A Sri Lankan team of electrical engineers specialised in renewable energy will leave for Rwanda today to begin construction of the first of a series of mini hydro projects in Rwanda. 

The project leader Dr. Nishantha Nanayakkara told the Sunday Observer that his team expect to complete the initial project in mountainous Ruhengeri area within six months and during their stay in Rwanda, they will train Rwandese in mini hydro technology as agreed with the Rwandese Government. 

In this regard, the team will work at the Kist University of Kigali (Capital of Rwanda) to train university students in the industry. Transfer of technology and other know-how is included in the agreement with the UNIDO as the project is identified for sustainable development, capacity building and poverty alleviation. 

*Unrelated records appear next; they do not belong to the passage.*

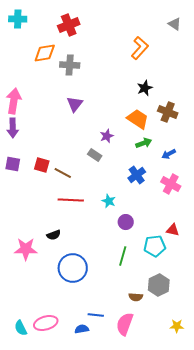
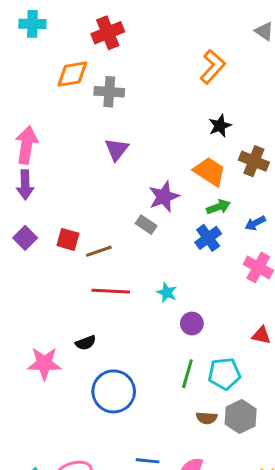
purple star: (107, 136) -> (164, 197), size x1.5
purple square: (13, 164) -> (25, 238), turned 35
brown line: (63, 173) -> (99, 251), turned -48
blue cross: (137, 175) -> (208, 238), moved
cyan pentagon: (155, 246) -> (224, 374), moved
brown semicircle: (136, 297) -> (207, 418), moved

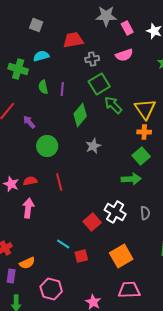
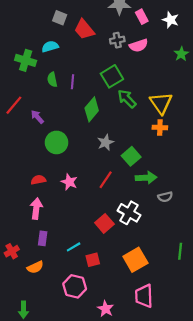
gray square: (36, 25) -> (60, 18), moved
red trapezoid: (73, 40) -> (84, 29), turned -120
gray cross: (92, 59) -> (117, 40), moved
green square: (141, 156) -> (131, 156), moved
red line: (59, 182) -> (106, 180), moved, turned 48
pink star: (11, 184) -> (69, 182), moved
gray semicircle: (145, 213) -> (165, 197), moved, turned 80
cyan line: (63, 244) -> (74, 247), turned -64
purple rectangle: (11, 276) -> (43, 238), moved
pink hexagon: (51, 289) -> (75, 286), moved
pink trapezoid: (129, 290) -> (144, 296), turned -90

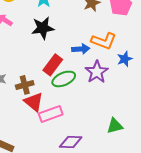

Sri Lanka forwarded its proposals when the United Nations Industrial Development Organisation (UNIDO) called international tenders to set up this project last year and Dr.Nanayakkara's company ENCO won the tender. Presently Sri Lanka claims the first place in village mini hydro technology and Dr. Nanayakkara has played a prominent role in bringing credit to the country. 

Mini hydro is low investment and low cost industry which the poor nations could afford. Rwanda has lost many of its intellectual and professional brains during the genocide in 1994 and its economy reduced to low levels as a result. Electricity is vital in its effort to regain lost prosperity through major economic avenues including tourism. 

Tourism is fast booming as the country is world famous for mountainous gorillas. Supplying electricity to such remote areas is not affordable and mini hydro scheme have been found as the solution, Dr. Nanayakkara said.*


----------